Der Knick ist vielleicht etwas zu stark ausgefallen, doch wird man bei dieser Kettenstrebenlänge und den fetten Reifen nicht um ein vorverlegtes Sitzrohr bzw. Knick herumkommen. Den Winkel muss man eben so wählen, dass sich in "normaler" Sattelhöhe der Winkel von den gewünschten 73,5 Grad ergibt. Und individuell kann man ja noch über die Sattelstütze und Sattel Feintuning betreiben.


----------



## pezolived (30. Mai 2014)

Gefahradler schrieb:


> So, hab meine Mildsau nochmal überarbeitet, jetzt bin ich mit den Werten zufrieden und gebe meine Arbeit ab





Von der "Erfindungshöhe" war dieser Entwurf ohnehin mein Favorit, und daß du es mit den gegenläufig schwenkenden Anlenkhebeln zu einer brauchbaren Kinematik geschafft hast, findet meinen Respekt und hätte ich vom ersten Draufgucken so eigentlich nicht erwartet. 

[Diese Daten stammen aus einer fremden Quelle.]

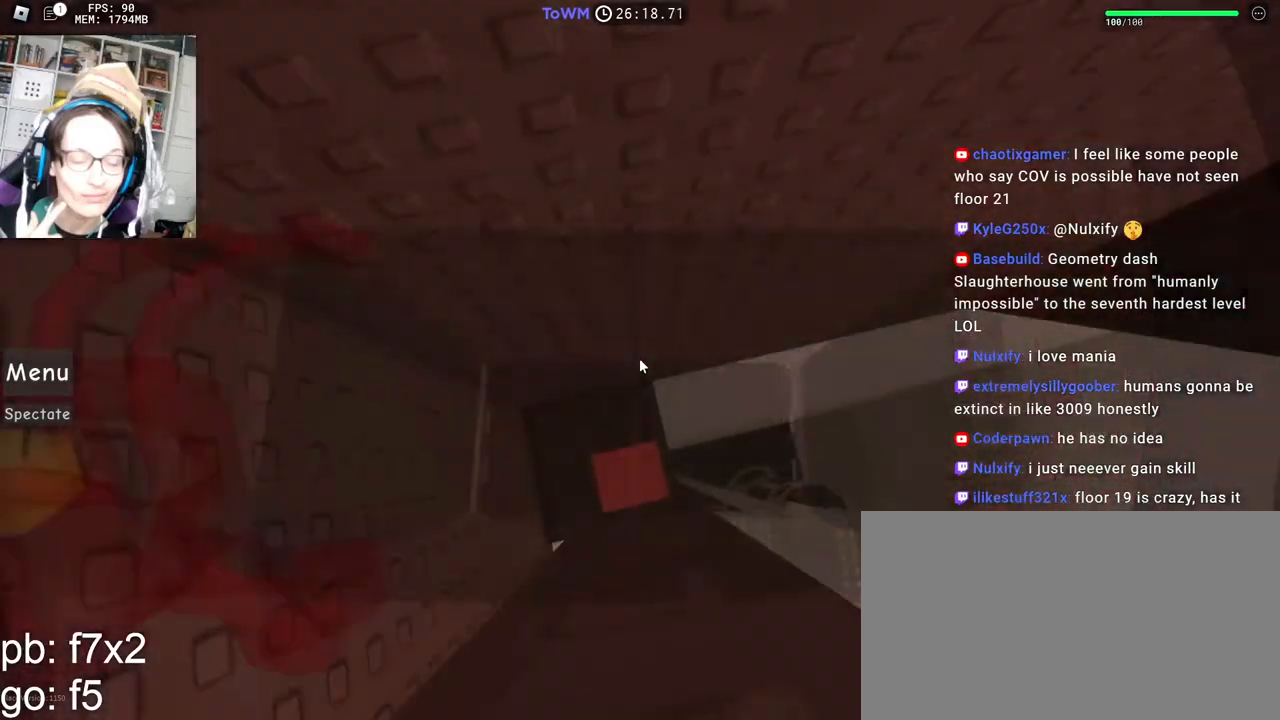
{"keys": [], "mouse": ["right"], "events": [[150, "mouse_wheel", "up"], [167, "mouse_wheel", "down"], [183, "mouse_wheel", "up"]]}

Was die ganzen vorgetragenen Bedenken anbelangt: Im Moment sind wir doch wohl gerade erst dabei, nach den kinematischen Vorüberlegungen die Entwürfe rauszugucken, die man weiterverfolgen könnte. Konstruktive Details und Designfragen sind derzeit noch völlig offen und auch der Hauptrahmen muß längst nicht so aussehen, wie auf der Skizze vorgegeben. Die ist mir ohnehin viel zu detailliert. "Strichmännchen" für die Hebeleien und der Hauptrahmen als flächiges Dreieck wären in der Konzeptfindungsphase m.E. besser gewesen und hätten wohl auch mehr unkonventionelle Lösungen so wie diese hervorgebracht. Jetzt kann man sich daran machen, die belastungsgerecht, fertigungsgerecht und ästhetisch auszukonstruieren. Ob die Hinterradschwinge oder der untere Anlenkhebel dann zweidimensional bleiben oder räumliche Fachwerke werden, ist doch derzeit noch völlig offen. Ich denke, daß man hier wegen der großen Lagerabstände und wegen der Winkel, unter denen die Hebel zueinander stehen, sogar ganz gute Möglichkeiten hat, den Verband torsionssteif zu bekommen. 

Gruß,

Clemens


----------



## Gefahradler (30. Mai 2014)

Hallo Clemens,

danke für die Blumen und deine Einschätzung. Ich denke auch das die Designphase interessant, fordernd aber nicht unlösbar wird. Das Design des Oberrohr habe ich so gewählt, dass die durch den Dämpfer eingeleiteten Kräft axial ins Oberrohr eingeleitet werden, um das Gewicht gering zu halten. Des weiteren können zur Erhöhung der Steifigkeit noch Verbindungen sowohl zwischen den Sitzstreben als auch zwischen den Kettenstreben, jeweils kurz hinter dem Sitzrohr, beitragen.
Diese Kinematik habe ich schon ein paar Jahre im Kopf, deshalb freut es mich jetzt umso mehr, Zuspruch zu finden. Und natürlich auch, dass sie zumindest in der Theorie (Linkage) funktionert.

Gruss Gefahradler


----------



## nuts (30. Mai 2014)

Die Verbindung der Sitzstreben könnte durchaus auch vor dem Sitzrohr erfolgen, um hinter dem Sitzrohr mehr Platz zu gewinnen. 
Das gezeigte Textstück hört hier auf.